Les enfants ont été détenus dans ces lieux pour des périodes variables : certains y sont allés temporairement et sont rentrés chez eux, tandis que d’autres groupes d’enfants ont été retenus indéfiniment.
Les enfants ukrainiens placés dans ce réseau russe d’installations incluent ceux provenant des institutions d’État ukrainiennes et d’autres institutions pour les enfants sans tuteurs principaux et/ou les enfants présentant des handicaps physiques.
L’équipe du HRL indique que leur enquête inclut également des enfants séparés de force de leurs parents dans les zones de front depuis 2022, et des enfants emmenés directement de leurs parents par des responsables alignés sur la Russie dans les camps de filtration établis à Marioupol et aux alentours au début du printemps 2022.
Où sont détenus les enfants ukrainiens en Russie ?

Les 210 emplacements documentés par le HRL dans cette étude font partie d’un réseau facilitant le transfert des enfants ukrainiens, s’étendant des territoires temporairement occupés de l’Ukraine et des régions russes de la mer Noire jusqu’à la côte Pacifique.
Les emplacements incluent des universités dans les centres-villes et des camps isolés en Sibérie, selon l’enquête.
Nathaniel Raymond, directeur exécutif du HRL, a déclaré : « Nous savons maintenant que l’ampleur réelle du réseau russe d’installations pour militariser, transférer et rééduquer les enfants emmenés d’Ukraine est massive.
Au moins 210 installations, dont beaucoup sous le contrôle direct de la Russie, détiennent les enfants ukrainiens de la mer Noire à la Sibérie et à la côte Pacifique. »
La Russie est engagée dans la déportation, la « rééducation », la militarisation et l’accueil forcé et l’adoption d’enfants ukrainiens depuis au moins 2014 dans les territoires temporairement occupés de la Crimée, et des régions de Louhansk et de Donetsk.

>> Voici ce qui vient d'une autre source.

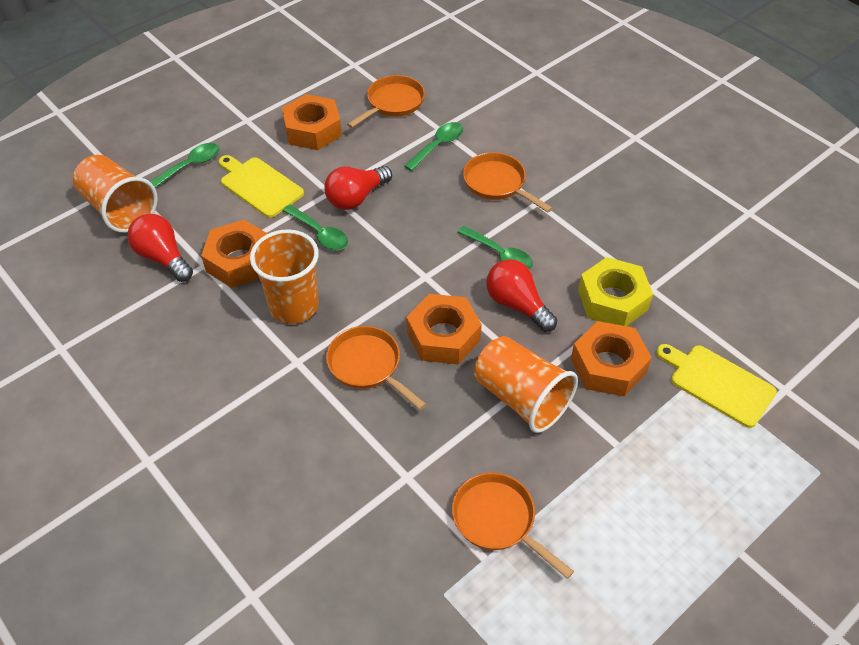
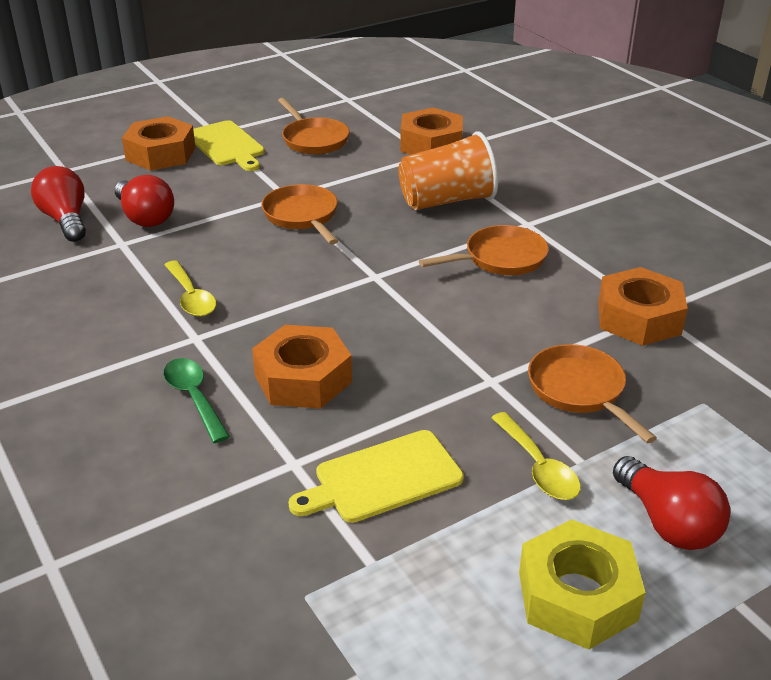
green spoon: [150,143,219,188] [283,205,348,250] [404,122,463,171] [457,226,533,270] = 4 -> [163,358,230,443] = 1
orange cup: [73,155,158,233] [250,229,319,324] [474,336,578,433] = 3 -> [399,131,498,210] = 1
yellow spoon: none = 0 -> [164,260,216,317] [491,412,581,500] = 2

Le HRL a confirmé que le gouvernement russe gère directement plus de la moitié des emplacements identifiés dans ce rapport.
Combien d’enfants ont été emmenés de force en Russie ?
L’Ukraine a pu vérifier la déportation par la Russie de plus de 19 500 enfants depuis le début de l’invasion à grande échelle de Moscou en Ukraine.
Ce sont les enfants pour lesquels des informations détaillées ont été collectées — leur lieu de résidence en Ukraine et leur emplacement territorial en Russie sont connus.
Mais le nombre réel est probablement beaucoup plus élevé.
Le Laboratoire de Recherche Humanitaire de Yale a estimé le nombre d’enfants déportés à environ 35 000 au 19 mars 2025.
La commissaire russe aux droits des enfants, Maria Lvova-Belova, a affirmé que la Russie avait « accueilli » 700 000 enfants ukrainiens entre février 2022 et juillet 2023.
L’Ukraine a réussi à ramener 1 605 enfants, chaque retour étant médiatisé par un État tiers, notamment le Qatar, l’Afrique du Sud et le Vatican.
Lors des négociations directes à Istanbul en juin, l’Ukraine a remis à la Russie une liste de ses enfants déportés de force.
Kyiv a demandé à Moscou de les renvoyer en Ukraine, réitérant son engagement à ramener les enfants déportés de force comme l’un des aspects clés d’un possible cessez-le-feu et d’un accord de paix à long terme.
Le chef de la délégation ukrainienne, Rustem Umerov, a déclaré : « Si la Russie est vraiment engagée dans un processus de paix, le retour d’au moins la moitié des enfants sur cette liste serait positif ».
Le chef de la délégation russe, Vladimir Medinsky, a montré la liste, qui contient les noms de 339 enfants ukrainiens enlevés.
Le représentant du Kremlin a accusé l’Ukraine de « monter un spectacle sur le thème des enfants perdus visant les Européens au grand cœur ». Selon lui, Kyiv essaie de « faire couler une larme en soulevant cette question ».
En mars 2023, la Cour pénale internationale de La Haye a émis un mandat d’arrêt contre le président russe Vladimir Poutine et Lvova-Belova pour leurs actions présumées et leur implication dans la déportation illégale d’enfants et le transfert illégal d’enfants des zones occupées d’Ukraine vers la Russie.